Practical pre-move checklist
- Make the trip yourself at your actual work-hour departure time — not on a weekend and not mid-morning. One dry run during Tuesday morning peak hours will tell you more than any description.
- Check your employer's leave and lateness policy explicitly. Some multinationals on VI have zero flexibility on arrival times; others are outcomes-based and genuinely flexible.
- Model your monthly transport budget at two scenarios: your primary transport mode working normally, and two fallback days per month using ride-hailing. Do not model the optimistic case only.
- If you have children, map out the school-run sequence: does it add a detour before the expressway, or is the school on the way to the expressway? A school located inside Ajah estates can add meaningful time before you even enter the main road.

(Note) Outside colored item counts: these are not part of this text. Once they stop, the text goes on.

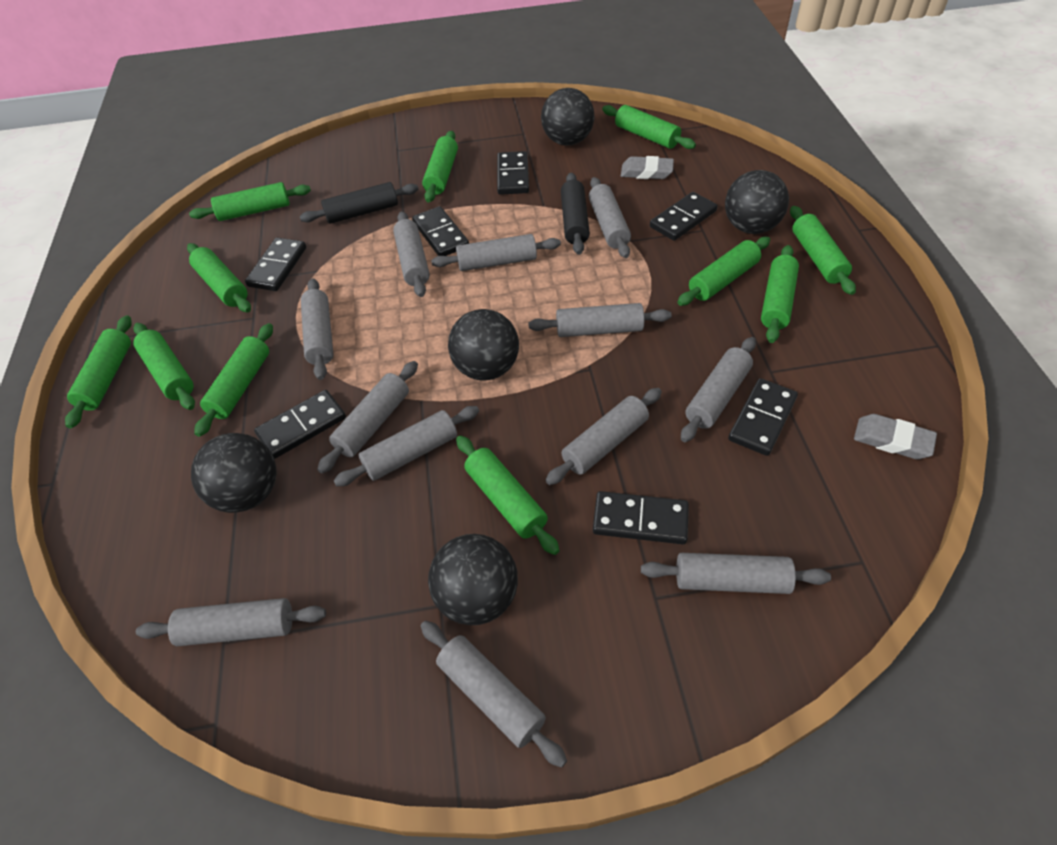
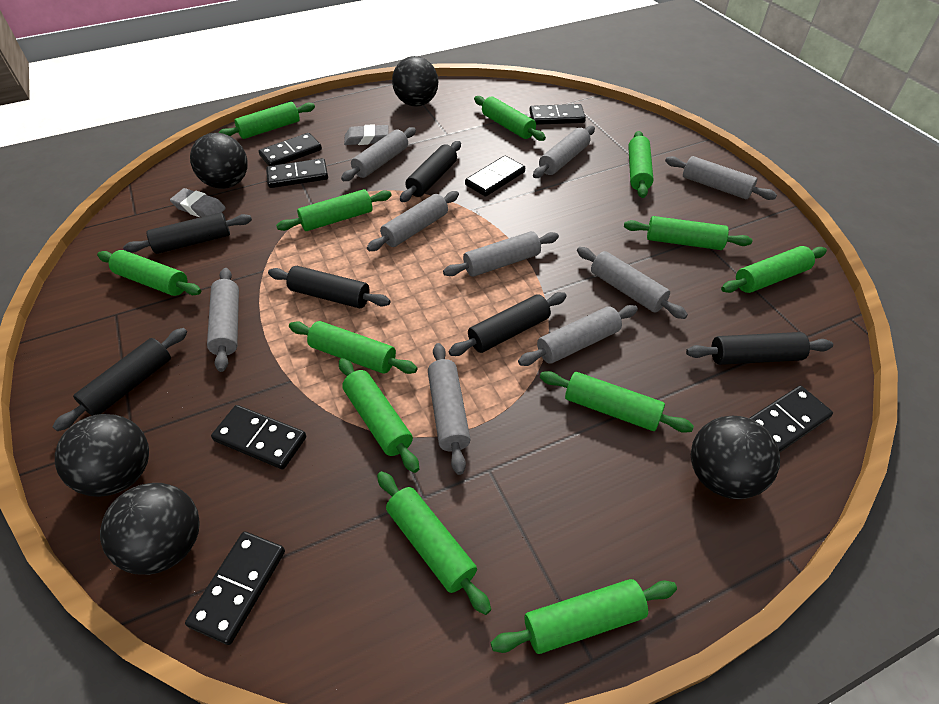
black rolling pin: [300,182,418,224] [561,173,590,255] = 2 -> [53,328,187,431] [123,212,252,254] [268,266,390,308] [400,141,461,202] [448,292,567,356] [686,332,833,365] = 6
green rolling pin: [65,315,132,428] [133,323,195,410] [187,243,251,312] [189,182,311,221] [194,323,273,437] [422,131,458,203] [456,435,560,555] [602,105,696,149] [677,237,770,306] [761,245,799,343] [790,206,856,295] = 11 -> [97,250,201,296] [218,102,315,139] [276,189,392,231] [289,321,418,374] [339,358,419,473] [377,471,491,615] [474,96,546,141] [491,579,677,654] [540,371,694,433] [624,216,752,250] [628,131,654,198] [721,246,827,293] = 12
grey rolling pin: [136,598,326,646] [301,278,334,380] [317,361,418,473] [333,406,479,486] [393,211,430,297] [421,621,567,768] [431,234,561,271] [528,303,672,337] [546,388,662,485] [589,177,631,258] [641,553,831,594] [681,337,756,442] = 12 -> [207,268,239,372] [341,127,416,181] [367,191,459,251] [428,343,471,475] [443,231,559,277] [518,305,638,366] [533,126,595,178] [577,247,688,319] [665,156,777,200] = 9

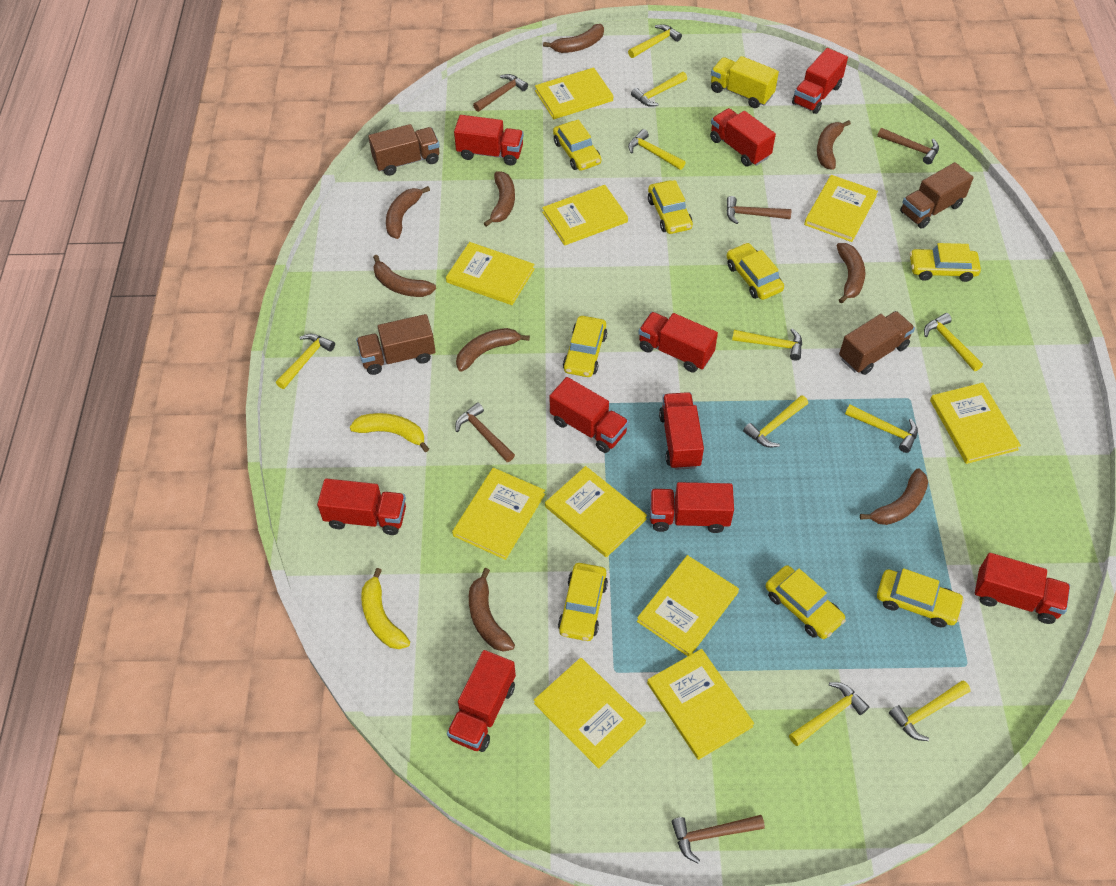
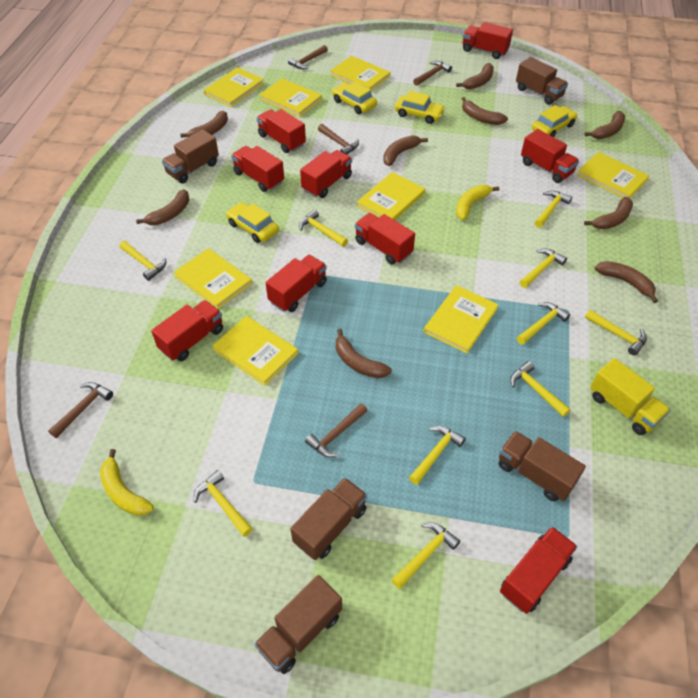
brown truck: [356,314,436,375] [368,124,440,176] [839,311,915,375] [900,162,974,229] = 4 -> [162,129,219,183] [254,575,342,674] [290,478,367,560] [498,431,586,501] [516,57,568,105] = 5
red truck: [317,479,406,535] [447,650,516,752] [454,115,524,166] [549,377,629,453] [638,312,718,372] [650,482,734,533] [659,392,704,470] [710,108,776,167] [792,48,848,114] [975,553,1070,624] = 10 -> [151,300,223,361] [231,146,284,192] [257,109,306,153] [266,255,327,312] [300,150,352,198] [355,213,415,265] [463,22,513,59] [500,526,578,614] [521,129,579,183] = 9
yellow book: [446,242,535,305] [452,468,545,560] [534,658,646,769] [535,67,613,119] [542,185,628,246] [545,466,647,558] [637,555,739,656] [647,649,754,760] [804,175,878,242] [930,383,1021,464] = 10 -> [174,248,252,309] [204,67,264,107] [212,316,298,386] [260,78,322,117] [330,56,390,91] [357,172,425,220] [424,285,499,353] [577,152,649,198] = 8
yellow car: [553,120,601,171] [558,563,608,641] [563,316,607,377] [648,180,693,234] [727,243,784,300] [766,566,846,639] [877,568,964,627] [910,243,981,282] = 8 -> [226,202,279,243] [332,82,377,114] [395,91,445,124] [532,105,577,137] = 4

- Check Google Maps or Waze for your specific origin-to-destination pair at 7:00 AM on a weekday — the live traffic overlay gives a reasonable estimate of typical morning conditions.
The bottom line
Ajah can be a smart base for a VI worker if the rent saving is real, the transport budget is honestly modelled, and the commute variables fit your specific work pattern. The mistake most renters make is comparing the best-case commute (early morning, dry day, light traffic) against the median-case rent saving. A more honest comparison uses the median commute (7:30 AM departure, average traffic) against the full transport cost. When you run those numbers, the net saving is still positive for many people — but the margin is smaller and the daily friction is higher than the headline rent figure suggests. Go in with your eyes open, model both the cost and the time, and decide based on your actual life pattern rather than the theoretical one.